The Sioux are a large group of Native Americans generally divided into three subgroups: Lakota, Dakota and Nakota.  

Among the Dakota, traditional dance songs generally begin in a high pitch, led by a single vocalist (solo) who sings a phrase that is then repeated by a group.  This phrase then cascades to a lower pitch until there is a brief pause.  Then, the song's second half, which echoes the first, is sung (incomplete repetition).  The second part of the song often includes "honor beats," usually in the form of four beats representing cannon fire in battle.  The entire song may be repeated several times, at the discretion of the lead singer.

Many songs use only vocables, syllabic utterances with no lexical meaning.  Sometimes, only the second half of the song has any lyrics.

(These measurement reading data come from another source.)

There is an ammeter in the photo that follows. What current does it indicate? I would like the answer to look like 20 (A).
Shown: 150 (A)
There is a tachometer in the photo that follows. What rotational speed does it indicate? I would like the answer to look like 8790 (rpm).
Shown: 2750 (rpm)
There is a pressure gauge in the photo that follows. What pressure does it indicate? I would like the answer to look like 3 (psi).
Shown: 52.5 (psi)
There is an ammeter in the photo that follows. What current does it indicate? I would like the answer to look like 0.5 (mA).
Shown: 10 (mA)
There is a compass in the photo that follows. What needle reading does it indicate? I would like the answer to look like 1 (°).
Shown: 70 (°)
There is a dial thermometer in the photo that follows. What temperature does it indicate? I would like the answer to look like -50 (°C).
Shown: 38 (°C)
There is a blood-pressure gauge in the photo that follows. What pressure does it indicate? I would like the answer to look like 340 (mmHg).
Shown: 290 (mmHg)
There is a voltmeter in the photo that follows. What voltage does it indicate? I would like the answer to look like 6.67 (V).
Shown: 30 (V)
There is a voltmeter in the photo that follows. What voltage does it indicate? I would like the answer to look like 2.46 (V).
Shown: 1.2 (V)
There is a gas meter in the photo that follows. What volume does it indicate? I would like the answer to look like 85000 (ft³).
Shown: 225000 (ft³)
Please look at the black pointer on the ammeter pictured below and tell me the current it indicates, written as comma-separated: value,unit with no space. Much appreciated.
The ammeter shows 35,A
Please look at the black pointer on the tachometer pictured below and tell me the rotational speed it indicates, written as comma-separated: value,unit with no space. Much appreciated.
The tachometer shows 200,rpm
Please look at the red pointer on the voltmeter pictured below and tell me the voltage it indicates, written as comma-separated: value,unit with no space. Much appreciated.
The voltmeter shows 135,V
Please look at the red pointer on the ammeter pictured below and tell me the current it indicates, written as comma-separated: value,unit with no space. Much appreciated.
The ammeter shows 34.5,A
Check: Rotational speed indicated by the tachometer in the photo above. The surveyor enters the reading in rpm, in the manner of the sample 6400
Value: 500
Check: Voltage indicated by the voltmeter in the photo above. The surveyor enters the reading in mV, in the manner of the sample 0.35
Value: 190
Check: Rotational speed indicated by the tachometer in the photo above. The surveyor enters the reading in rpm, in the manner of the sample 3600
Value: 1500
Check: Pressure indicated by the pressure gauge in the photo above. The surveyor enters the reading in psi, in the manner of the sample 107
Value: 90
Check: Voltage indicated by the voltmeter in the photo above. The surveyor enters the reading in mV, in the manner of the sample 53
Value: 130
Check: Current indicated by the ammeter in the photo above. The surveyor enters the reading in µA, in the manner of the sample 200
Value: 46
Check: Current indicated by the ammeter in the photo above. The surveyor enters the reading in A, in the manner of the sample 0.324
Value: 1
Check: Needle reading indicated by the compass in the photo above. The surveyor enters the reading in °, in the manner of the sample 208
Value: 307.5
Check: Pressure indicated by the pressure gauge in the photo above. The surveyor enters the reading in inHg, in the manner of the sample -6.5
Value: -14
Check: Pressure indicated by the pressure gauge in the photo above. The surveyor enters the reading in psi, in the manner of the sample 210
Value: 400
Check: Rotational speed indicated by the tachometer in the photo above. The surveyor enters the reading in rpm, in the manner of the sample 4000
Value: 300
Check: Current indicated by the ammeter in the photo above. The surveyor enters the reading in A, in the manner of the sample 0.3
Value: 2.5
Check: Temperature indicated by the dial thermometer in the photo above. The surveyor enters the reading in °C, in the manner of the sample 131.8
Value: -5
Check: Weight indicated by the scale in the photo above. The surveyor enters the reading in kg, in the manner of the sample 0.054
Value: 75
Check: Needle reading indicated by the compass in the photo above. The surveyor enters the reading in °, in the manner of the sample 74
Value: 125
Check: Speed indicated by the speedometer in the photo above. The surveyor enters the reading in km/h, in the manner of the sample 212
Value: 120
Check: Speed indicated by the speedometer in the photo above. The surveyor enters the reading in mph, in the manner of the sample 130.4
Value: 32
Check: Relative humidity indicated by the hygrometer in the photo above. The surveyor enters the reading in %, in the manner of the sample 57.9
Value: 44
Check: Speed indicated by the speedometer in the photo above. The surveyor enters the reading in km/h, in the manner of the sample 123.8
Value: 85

In some traditional songs, women sing one octave above the men, though they do not sing the first time the song is sung or the lead line at any time.

Percussion among the Dakota use drums, sometimes with syncopation.  In competition songs, beats start off as an irregular ruffle and are then followed by a swift regular beat.

The Dakota Flag Song begins special events, such as powwows, and is not accompanied by a dance.  Other kinds of songs honor veterans, warriors or others. 

Non-Powwow types of Dakota songs include Sun dance, Yuwipi, Inipi, courtship, flute, lullaby, peyote, and Christian hymns.